Chief of civil rights group in ICU

Chief of civil rights group in ICU

SINGAPORE - An activist who dedicated her life to helping exploited migrant workers, Ms Bridget Tan, is now fighting for her life in hospital after collapsing at home from a stroke yesterday morning.

The chief executive of Humanitarian Organisation for Migration Economics (Home), 65, was taken to Changi General Hospital and has undergone surgery to remove a blood clot in her brain.

She has been warded in the intensive care unit and was unconscious as of last evening.

News of her collapse came to light following a post on the Archdiocesan Commission for the Pastoral Care of Migrants & Itinerant People (ACMI)'s Facebook page yesterday.

Home and ACMI have worked together on migrant-worker issues.

The post was shared numerous times and a slew of comments followed, all wishing her a speedy recovery.

When contacted by MyPaper, those who knew her personally expressed shock as there were no signs that she was unwell, but chose not to comment further on what they said was a "family issue".

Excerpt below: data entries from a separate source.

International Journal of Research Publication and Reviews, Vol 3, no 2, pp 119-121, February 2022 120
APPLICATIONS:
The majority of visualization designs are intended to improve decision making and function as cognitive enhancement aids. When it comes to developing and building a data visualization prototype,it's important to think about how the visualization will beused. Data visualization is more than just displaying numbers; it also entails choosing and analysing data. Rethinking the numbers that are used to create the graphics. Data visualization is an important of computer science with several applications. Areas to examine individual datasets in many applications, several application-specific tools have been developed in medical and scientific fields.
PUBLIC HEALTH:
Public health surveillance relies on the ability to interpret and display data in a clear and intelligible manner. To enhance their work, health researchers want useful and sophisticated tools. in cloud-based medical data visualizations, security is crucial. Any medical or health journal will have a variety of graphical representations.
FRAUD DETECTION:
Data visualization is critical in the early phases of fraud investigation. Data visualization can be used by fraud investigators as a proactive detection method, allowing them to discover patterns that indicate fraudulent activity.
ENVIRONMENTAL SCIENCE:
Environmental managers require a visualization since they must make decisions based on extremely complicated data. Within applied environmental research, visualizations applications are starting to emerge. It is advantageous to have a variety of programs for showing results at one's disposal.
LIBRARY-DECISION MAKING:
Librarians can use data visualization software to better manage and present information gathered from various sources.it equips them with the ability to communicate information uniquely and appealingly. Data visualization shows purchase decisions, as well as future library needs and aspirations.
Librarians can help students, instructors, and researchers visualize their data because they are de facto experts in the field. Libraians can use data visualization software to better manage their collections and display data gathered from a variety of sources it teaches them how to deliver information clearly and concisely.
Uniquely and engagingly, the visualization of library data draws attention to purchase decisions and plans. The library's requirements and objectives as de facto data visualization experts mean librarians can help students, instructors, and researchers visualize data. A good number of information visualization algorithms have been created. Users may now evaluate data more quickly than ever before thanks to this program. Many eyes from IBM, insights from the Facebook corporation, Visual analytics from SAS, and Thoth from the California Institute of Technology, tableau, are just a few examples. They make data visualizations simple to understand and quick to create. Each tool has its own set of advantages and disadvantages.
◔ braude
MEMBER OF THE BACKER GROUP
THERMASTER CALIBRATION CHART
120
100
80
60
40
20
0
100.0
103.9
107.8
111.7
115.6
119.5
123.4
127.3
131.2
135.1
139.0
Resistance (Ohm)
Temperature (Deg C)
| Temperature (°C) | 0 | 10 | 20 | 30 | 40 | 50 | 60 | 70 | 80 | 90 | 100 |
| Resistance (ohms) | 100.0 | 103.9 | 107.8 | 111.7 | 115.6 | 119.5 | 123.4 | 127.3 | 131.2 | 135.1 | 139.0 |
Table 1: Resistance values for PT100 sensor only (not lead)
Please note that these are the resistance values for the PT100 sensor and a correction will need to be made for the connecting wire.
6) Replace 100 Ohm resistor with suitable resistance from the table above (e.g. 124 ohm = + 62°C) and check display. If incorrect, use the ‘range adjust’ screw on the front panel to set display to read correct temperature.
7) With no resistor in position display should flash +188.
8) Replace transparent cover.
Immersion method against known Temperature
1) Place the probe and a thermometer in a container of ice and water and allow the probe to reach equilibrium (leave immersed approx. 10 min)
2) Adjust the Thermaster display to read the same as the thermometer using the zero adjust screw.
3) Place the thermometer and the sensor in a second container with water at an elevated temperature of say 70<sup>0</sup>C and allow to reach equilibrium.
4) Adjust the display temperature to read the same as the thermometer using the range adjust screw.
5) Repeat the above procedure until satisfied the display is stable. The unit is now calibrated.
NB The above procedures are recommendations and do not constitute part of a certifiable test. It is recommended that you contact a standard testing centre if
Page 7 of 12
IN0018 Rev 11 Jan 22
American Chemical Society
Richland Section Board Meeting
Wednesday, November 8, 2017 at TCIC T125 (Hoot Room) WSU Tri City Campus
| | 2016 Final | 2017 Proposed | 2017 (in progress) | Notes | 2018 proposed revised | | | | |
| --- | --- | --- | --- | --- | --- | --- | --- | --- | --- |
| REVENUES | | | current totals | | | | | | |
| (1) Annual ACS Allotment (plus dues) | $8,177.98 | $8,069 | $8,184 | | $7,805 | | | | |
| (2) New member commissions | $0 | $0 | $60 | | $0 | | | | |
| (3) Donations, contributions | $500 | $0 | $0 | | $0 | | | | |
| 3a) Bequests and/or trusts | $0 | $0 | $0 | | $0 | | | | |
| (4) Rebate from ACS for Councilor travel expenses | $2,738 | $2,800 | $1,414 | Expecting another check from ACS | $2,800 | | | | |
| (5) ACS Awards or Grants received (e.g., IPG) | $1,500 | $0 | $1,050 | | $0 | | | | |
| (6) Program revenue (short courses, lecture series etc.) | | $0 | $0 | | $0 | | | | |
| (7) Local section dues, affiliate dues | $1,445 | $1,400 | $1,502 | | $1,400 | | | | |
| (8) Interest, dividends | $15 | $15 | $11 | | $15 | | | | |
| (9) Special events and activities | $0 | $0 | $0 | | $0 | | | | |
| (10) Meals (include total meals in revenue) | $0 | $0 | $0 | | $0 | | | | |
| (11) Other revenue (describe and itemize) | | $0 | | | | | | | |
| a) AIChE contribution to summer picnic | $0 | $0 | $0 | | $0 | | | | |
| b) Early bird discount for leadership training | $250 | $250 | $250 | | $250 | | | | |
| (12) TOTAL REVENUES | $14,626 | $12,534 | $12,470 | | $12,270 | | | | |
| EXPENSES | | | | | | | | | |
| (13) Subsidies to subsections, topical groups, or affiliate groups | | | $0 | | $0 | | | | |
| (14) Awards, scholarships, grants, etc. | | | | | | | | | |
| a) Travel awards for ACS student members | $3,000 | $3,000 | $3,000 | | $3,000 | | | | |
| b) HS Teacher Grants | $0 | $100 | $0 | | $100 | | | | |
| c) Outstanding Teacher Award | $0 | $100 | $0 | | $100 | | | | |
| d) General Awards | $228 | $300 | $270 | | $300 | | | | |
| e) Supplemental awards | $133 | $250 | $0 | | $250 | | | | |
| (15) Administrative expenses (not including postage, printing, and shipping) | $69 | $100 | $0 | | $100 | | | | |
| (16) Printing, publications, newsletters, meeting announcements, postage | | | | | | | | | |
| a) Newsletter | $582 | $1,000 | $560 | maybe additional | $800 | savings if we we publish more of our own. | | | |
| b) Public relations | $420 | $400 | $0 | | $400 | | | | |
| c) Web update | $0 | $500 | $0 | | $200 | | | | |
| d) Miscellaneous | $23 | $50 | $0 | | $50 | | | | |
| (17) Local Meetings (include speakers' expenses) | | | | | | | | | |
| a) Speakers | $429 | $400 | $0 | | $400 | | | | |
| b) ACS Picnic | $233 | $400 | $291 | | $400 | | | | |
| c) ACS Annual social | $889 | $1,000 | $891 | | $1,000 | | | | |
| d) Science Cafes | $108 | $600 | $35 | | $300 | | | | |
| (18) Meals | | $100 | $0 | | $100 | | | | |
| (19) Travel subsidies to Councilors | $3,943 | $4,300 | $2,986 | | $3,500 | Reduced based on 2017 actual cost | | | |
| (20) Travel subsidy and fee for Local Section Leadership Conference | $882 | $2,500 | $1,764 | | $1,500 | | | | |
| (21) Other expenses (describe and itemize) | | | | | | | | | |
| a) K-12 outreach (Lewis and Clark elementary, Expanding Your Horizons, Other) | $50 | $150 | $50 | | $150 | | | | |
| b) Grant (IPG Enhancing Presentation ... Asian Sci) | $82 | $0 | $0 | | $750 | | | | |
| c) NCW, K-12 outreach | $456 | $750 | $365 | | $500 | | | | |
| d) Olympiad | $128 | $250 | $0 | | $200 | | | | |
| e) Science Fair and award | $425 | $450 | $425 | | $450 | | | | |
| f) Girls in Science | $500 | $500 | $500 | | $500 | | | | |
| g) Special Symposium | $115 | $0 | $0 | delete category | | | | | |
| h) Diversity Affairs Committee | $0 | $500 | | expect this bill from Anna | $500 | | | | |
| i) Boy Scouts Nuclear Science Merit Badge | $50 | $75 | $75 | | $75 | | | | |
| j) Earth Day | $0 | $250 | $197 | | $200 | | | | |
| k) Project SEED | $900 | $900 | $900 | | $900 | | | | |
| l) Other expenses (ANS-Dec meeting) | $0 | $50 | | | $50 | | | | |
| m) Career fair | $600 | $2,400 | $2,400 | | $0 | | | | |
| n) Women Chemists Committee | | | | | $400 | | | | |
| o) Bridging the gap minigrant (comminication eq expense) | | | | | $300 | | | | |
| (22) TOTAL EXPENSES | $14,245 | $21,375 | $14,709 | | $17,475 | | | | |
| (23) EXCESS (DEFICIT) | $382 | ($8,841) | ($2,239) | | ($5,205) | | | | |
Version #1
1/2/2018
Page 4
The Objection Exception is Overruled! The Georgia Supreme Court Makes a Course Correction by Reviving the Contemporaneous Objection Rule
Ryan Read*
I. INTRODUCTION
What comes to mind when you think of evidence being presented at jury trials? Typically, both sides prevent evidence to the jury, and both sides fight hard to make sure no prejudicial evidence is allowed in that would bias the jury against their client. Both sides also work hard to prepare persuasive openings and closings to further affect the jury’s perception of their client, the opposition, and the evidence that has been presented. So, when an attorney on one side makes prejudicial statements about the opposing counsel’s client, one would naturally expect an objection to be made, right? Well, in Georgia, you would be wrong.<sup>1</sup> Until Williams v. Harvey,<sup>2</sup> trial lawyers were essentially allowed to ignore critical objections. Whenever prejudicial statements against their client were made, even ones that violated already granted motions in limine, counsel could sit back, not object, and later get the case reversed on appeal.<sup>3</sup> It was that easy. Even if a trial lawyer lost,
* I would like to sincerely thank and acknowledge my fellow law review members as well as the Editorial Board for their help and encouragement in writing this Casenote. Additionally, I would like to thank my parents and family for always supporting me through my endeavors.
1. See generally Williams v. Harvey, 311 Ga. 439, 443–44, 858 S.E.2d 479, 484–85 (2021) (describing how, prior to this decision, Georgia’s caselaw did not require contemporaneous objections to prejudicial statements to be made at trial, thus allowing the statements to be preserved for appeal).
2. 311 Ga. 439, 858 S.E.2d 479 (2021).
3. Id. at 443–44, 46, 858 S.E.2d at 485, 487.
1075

The civil rights champion was hard at work even on Tuesday, when she posted on Facebook about a Bangladeshi worker who had asked her for help to seek compensation for an injury.

Home, which Ms Tan founded in 2004, declined comment when contacted by MyPaper.

Ms Tan stepped down from her role as Home president to become the organisation's chief executive in 2012. She had at that point been working without pay since Home's founding.

Ms Tan was honoured by then US Secretary of State Hillary Clinton as a Trafficking in Persons Hero in 2011.